# Perch Styles



## CGull (Mar 26, 2013)

Is a perch system like below preferred or will round wood dowels work just as well?


----------



## Pollo70 (Jan 3, 2012)

Both styles are good


----------



## LouisAnna23 (May 4, 2014)

pigeons tend to prefer flat surfaces because they can relax and don't ahve to hold on. Round perches are fine in an aviary I think or in combination with flat surfaces. But for sleeping perches they should be flat topped.

Also it is a good idea to put a spacer behind the box perch. that will make the bird have more space and be more comfortable, and will keep the perches cleaner


----------



## CGull (Mar 26, 2013)

How wide of a flat surface is recommended?


----------



## Shadybug Lofts (Mar 13, 2010)

Wide as the edge of a 2x4 is good, 1 1/2" A 2"x2" makes a good perch but you can go as wide as you want, but the wider the more scrapping you have to do.


----------



## CGull (Mar 26, 2013)

The 1.5" edge of a 2x4 is what I have been using.
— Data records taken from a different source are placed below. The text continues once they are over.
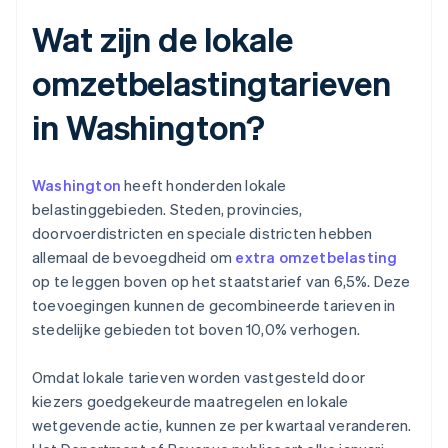
Wat zijn de lokale
omzetbelastingtarieven
in Washington?
Washington
heeft honderden lokale
belastinggebieden. Steden, provincies,
doorvoerdistricten en speciale districten hebben
allemaal de bevoegdheid om
extra omzetbelasting
op te leggen boven op het staatstarief van 6,5%. Deze
toevoegingen kunnen de gecombineerde tarieven in
stedelijke gebieden tot boven 10,0% verhogen.
Omdat lokale tarieven worden vastgesteld door
kiezers goedgekeurde maatregelen en lokale
wetgevende actie, kunnen ze per kwartaal veranderen.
Sounds like I will continue to use them. I'd rather not spend my time scraping.


----------



## Jay3 (May 4, 2008)

They really like the 2X4's turned the other way, with the wide side up. They can even lay on them which they like to do. They really don't require much scraping at all.


----------



## LouisAnna23 (May 4, 2014)

I have a mix which i think works really well - and has reduced fighting funnily enough - since some birds prefer some perches and so will go for those and I dont have everyone fighting for the highest perches.

I have wide plastic V-perches that I can unhook and wash when I need to (not often) - flat piece at the top is 1.5"

I have some flat perches of 1.5" - they seem to have better grip and prefer these when they are showing off and bouncing around

I have 3" wide perches that they love sleeping and relaxing on - I scrape them about once a week - they do not mess them much when they are lying on them.

I have long bars of 2" wide that they rest on quite easily in the sun. These are about 3" away from the wire and they have enough space to turn but are also close enough that they do not get unbalanced easily.

I have one wide bar of 4.5" in the centre that my dominant cocks use to show off.

I have a roomy loft with space for more birds, so I only need to really scrape perches and stuff once or twice a week


----------



## Jay3 (May 4, 2008)

It often isn't so much the perch, but the placement that decides where they like to perch or roost.


----------